**** РАЗДЕЛ ДОКУМЕНТА
Уже в первый, «гоголевский период» своего творчества Достоевский изображает не «бедного чиновника», но самосознание бедного чиновника (Девушкин, Голядкин, даже Прохарчин). То, что было дано в кругозоре Гоголя как совокупность объективных черт, слагающихся в твёрдый социально-характерологический облик героя, вводится Достоевским в кругозор самого героя и здесь становится предметом его мучительного самосознания; даже самую наружность «бедного чиновника», которую изображал Гоголь, Достоевский заставляет самого героя созерцать в зеркале. [57] Но благодаря этому все твёрдые черты героя, оставаясь содержательно теми же самыми, переведённые из одного плана изображения в другой, приобретают совершенно иное художественное значение: они уже не могут завершить и закрыть героя, построить его цельный образ, дать художественный ответ на вопрос «кто он?». Мы видим не кто он есть, а как он осознаёт себя, наше художественное видение оказывается уже не перед действительностью героя, а перед чистой функцией осознания им этой действительности. Так гоголевский герой становится героем Достоевского. [58]
Можно было бы дать такую несколько упрощённую формулу того переворота, который, произвёл молодой Достоевский в гоголевском мире: он перенёс автора и рассказчика со всею совокупностью их точек зрения и даваемых ими описаний, характеристик и определений героя в кругозор самого героя, и этим завершённую целостную действительность его он превратил в материал его самосознания. Недаром Достоевский заставляет Макара Девушкина читать гоголевскую «Шинель» и воспринимать её как повесть о себе самом, как «пашквиль» на себя; этим он буквально вводит автора в кругозор героя.
Достоевский произвёл как бы в маленьком масштабе коперниковский переворот, сделав моментом самоопределения героя то, что было твёрдым и завершающим авторским определением. Гоголевский мир, мир «Шинели», «Носа», «Невского проспекта», «Записок сумасшедшего», содержательно остался тем же в первых произведениях Достоевского — в «Бедных людях» и в «Двойнике». Но распределение этого содержательно одинакового материала между структурными элементами произведения здесь совершенно иное. То, что выполнял автор, выполняет теперь герой, освещая себя сам со всех возможных точек зрения; автор же освещает уже не действительность героя, а его самосознание, как действительность второго порядка. Доминанта всего художественного видения и построения переместилась, и весь мир стал выглядеть по-новому, между тем как существенно нового, негоголевского, материала почти не было привнесено Достоевским. [59]
Не только действительность самого героя, но и окружающий его внешний мир и быт вовлекаются в процесс самосознания, переводятся из авторского кругозора в кругозор героя. Они уже не лежат в одной плоскости с героем, рядом с ним и вне его в едином авторском мире, а потому они и не могут быть определяющими героя каузальными и генетическими факторами, не могут нести в произведении объясняющей функции. Рядом с самосознанием героя, вобравшим в себя весь предметный мир, в той же плоскости может быть лишь другое сознание, рядом с его кругозором — другой кругозор, рядом с его точкой зрения на мир — другая точка зрения на мир. Всепоглощающему сознанию героя автор может противопоставить лишь один объективный мир — мир других равноправных с ним сознаний.
********
**** РАЗДЕЛ ДАННЫХ
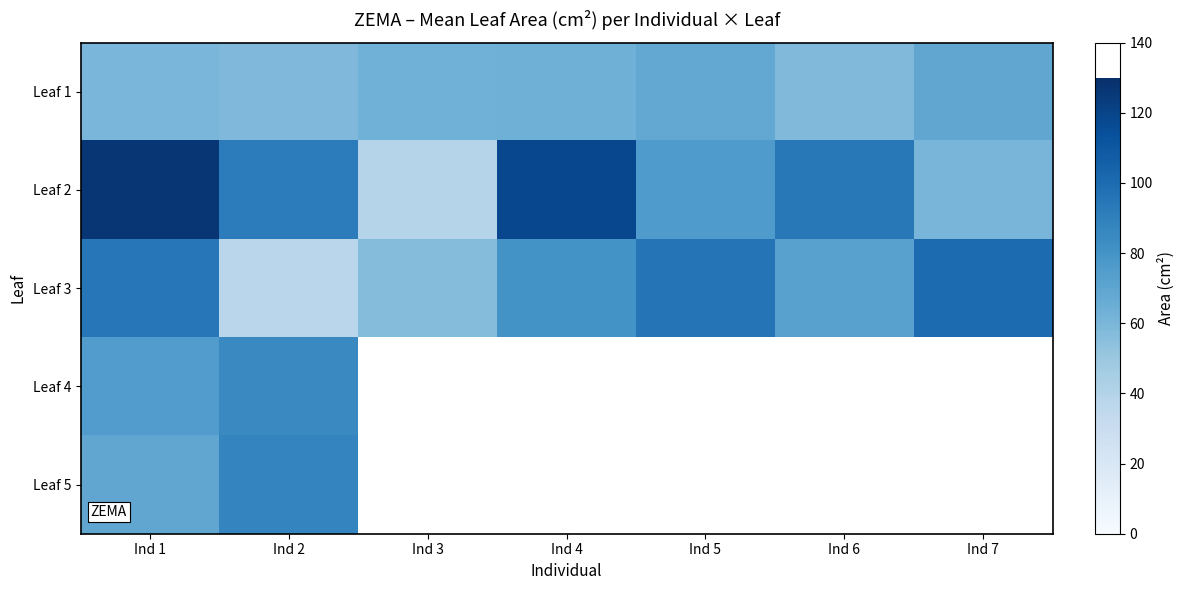

What is the sum of all Leaf 1 values?

441.6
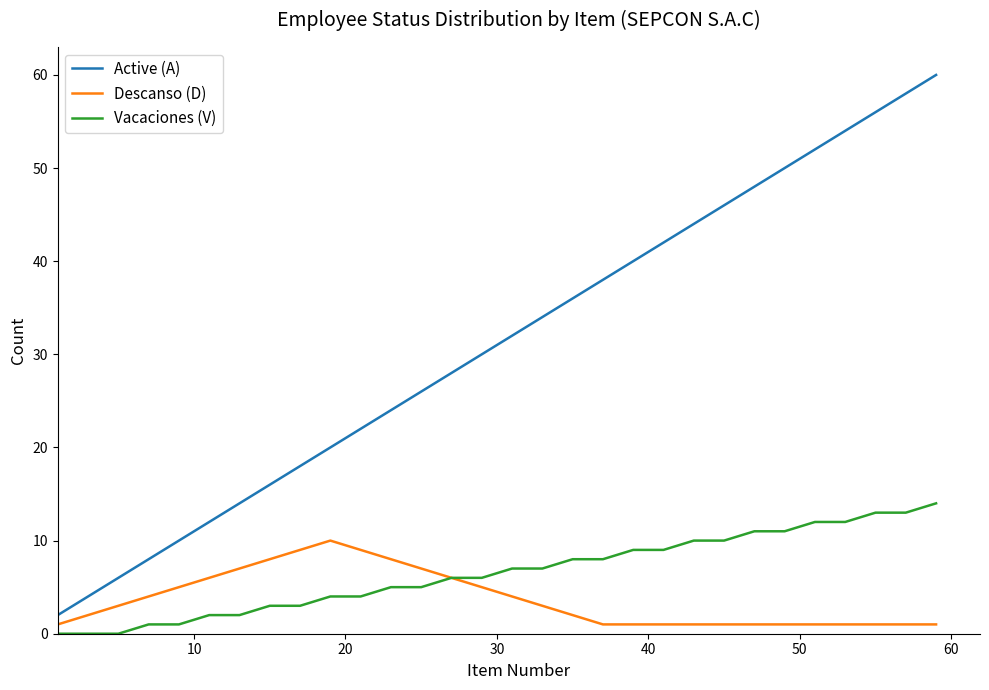

True or false: Descanso (D) and Active (A) cross at least once.

False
********
ЗАДАНИЯ:
1) Определите, согласуется ли каждое из утверждений (а), (б), (в) с текстом о Достоевском и гоголевском герое. Для каждого ответьте «да» или «нет» и приведите решающие слова текста дословно в кавычках: (а) Достоевский заставляет Макара Девушкина читать гоголевскую «Шинель»; (б) в первых произведениях Достоевский привнёс много существенно нового, негоголевского материала; (в) окружающий героя внешний мир и быт остаются в авторском кругозоре.
2) Согласно тексту о Достоевском и гоголевском герое, какую наружность Достоевский заставляет самого героя созерцать в зеркале?
Отвечайте, опираясь только на текст о Достоевском и гоголевском герое, без обращения к материалу.

ОТВЕТЫ НА ЗАДАНИЯ:
1)
(а) Да: «Недаром Достоевский заставляет Макара Девушкина читать гоголевскую «Шинель»».
(б) Нет: «существенно нового, негоголевского, материала почти не было привнесено Достоевским».
(в) Нет: «переводятся из авторского кругозора в кругозор героя».

2) Наружность «бедного чиновника», которую изображал Гоголь.